Siggelkow betonte, dass diese Gewaltbereitschaft nicht nur Jugendliche mit Fluchterfahrung betreffe, sondern auch jene, die in Deutschland geboren seien. Er kritisierte, dass die Nachwirkungen der Coronapandemie „noch nicht richtig aufgearbeitet“ worden seien.

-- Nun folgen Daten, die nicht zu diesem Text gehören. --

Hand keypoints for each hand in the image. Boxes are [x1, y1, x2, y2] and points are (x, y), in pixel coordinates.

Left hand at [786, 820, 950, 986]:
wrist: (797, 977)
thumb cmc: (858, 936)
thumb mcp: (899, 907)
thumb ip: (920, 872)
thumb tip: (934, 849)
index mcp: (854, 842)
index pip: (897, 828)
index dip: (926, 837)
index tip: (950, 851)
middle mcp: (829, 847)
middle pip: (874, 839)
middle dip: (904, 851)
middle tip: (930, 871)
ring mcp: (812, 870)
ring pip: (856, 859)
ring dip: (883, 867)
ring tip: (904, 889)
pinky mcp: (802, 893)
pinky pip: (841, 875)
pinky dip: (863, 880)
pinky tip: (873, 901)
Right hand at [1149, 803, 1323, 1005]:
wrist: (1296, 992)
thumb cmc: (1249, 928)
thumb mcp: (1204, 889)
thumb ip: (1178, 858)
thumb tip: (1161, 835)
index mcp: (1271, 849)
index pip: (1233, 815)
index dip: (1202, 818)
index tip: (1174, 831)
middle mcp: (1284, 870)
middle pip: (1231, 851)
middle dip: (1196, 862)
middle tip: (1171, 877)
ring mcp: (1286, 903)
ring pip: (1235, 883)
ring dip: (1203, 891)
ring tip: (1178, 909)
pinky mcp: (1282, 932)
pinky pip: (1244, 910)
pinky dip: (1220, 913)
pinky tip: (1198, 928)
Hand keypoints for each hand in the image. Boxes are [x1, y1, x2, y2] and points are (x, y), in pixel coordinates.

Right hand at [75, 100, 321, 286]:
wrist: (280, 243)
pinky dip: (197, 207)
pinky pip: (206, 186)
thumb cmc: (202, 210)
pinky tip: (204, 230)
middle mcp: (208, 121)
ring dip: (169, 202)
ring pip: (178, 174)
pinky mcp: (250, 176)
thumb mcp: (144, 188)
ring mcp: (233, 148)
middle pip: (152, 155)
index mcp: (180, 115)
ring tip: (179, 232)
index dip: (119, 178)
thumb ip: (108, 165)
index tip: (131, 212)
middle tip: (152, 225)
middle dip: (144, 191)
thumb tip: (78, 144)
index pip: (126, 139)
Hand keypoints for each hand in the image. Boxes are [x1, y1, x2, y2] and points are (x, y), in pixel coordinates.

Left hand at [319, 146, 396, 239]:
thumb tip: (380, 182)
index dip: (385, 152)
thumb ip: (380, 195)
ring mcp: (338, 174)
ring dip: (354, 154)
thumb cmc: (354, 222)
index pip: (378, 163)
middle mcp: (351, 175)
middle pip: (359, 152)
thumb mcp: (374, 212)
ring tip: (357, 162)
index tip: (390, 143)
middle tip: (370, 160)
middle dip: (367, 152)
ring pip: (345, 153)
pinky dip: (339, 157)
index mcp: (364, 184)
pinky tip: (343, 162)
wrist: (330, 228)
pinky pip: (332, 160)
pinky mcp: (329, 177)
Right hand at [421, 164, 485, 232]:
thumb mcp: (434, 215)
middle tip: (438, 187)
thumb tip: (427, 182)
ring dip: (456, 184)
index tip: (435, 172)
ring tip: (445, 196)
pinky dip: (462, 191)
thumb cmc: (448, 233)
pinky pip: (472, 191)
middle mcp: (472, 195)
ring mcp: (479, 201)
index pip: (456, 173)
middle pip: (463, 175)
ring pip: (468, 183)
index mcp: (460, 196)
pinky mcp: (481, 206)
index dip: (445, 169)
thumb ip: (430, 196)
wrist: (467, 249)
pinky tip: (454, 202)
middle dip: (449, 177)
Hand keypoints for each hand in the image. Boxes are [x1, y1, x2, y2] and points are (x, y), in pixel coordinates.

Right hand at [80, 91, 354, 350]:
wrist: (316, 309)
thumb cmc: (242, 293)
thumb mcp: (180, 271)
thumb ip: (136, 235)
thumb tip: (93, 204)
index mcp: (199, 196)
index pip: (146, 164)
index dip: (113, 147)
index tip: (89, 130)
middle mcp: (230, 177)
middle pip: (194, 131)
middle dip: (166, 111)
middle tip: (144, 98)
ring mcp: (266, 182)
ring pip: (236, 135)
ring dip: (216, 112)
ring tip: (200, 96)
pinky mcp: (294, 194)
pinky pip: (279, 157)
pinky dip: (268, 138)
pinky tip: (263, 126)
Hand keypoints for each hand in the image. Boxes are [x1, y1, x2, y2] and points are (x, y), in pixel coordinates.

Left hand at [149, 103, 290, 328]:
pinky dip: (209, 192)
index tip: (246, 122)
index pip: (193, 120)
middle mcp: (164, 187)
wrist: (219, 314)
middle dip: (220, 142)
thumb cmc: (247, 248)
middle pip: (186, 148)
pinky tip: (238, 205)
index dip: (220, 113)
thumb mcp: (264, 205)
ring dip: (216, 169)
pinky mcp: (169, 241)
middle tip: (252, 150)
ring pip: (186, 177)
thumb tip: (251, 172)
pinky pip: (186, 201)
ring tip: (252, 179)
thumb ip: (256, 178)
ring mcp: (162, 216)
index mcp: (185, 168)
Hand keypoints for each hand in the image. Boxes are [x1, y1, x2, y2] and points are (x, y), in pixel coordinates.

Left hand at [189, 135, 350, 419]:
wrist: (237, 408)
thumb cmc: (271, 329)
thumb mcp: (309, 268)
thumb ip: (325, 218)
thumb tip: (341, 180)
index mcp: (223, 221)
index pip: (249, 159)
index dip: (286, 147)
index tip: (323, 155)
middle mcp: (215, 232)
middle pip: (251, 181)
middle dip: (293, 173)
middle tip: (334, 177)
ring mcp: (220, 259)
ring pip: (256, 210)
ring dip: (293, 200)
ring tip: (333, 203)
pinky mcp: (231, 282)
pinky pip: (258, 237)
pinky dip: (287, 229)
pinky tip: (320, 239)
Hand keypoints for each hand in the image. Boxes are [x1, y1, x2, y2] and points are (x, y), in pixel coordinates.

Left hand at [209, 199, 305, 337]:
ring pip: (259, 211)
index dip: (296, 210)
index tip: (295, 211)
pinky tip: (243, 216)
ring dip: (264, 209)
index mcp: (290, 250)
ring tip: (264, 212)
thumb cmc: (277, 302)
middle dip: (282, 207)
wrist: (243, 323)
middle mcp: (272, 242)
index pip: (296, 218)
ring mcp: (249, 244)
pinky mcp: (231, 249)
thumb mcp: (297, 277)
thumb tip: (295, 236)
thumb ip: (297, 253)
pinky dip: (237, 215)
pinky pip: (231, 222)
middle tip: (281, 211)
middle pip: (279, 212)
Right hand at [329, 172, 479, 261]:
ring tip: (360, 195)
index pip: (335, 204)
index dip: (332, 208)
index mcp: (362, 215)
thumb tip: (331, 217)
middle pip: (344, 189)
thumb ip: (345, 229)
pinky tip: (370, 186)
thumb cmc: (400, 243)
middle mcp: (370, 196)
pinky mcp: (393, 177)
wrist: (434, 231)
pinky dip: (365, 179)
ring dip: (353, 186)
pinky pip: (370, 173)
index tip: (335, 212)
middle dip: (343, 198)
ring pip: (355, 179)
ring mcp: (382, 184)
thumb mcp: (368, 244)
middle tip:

Zur Erklärung: Die PKS legte auch dar, dass es in Folge der Corona-Maßnahmen zu erhöhten psychischen Belastungen bei Kindern und Jugendlichen gekommen ist. Dies habe sich auf die Anfälligkeit zur Begehung von Straftaten ausgewirkt. Siggelkow sagte weiter:

„Wir haben jedes Jahr 50.000 Schulabgänger ohne einen Abschluss. Dagegen aber will die Bundesregierung 60.000 Menschen aus dem Ausland als Fachkräfte importieren.“ Dies zeige, so Siggelkow, dass in „unserem Land etwas im Argen liegt. Vor allem die Bildung unserer Kinder.“

Laut Siggelkow betreut „Die Arche“ in ihren Einrichtungen bundesweit täglich 10.000 Kinder und Jugendliche aus sozial benachteiligten Familien.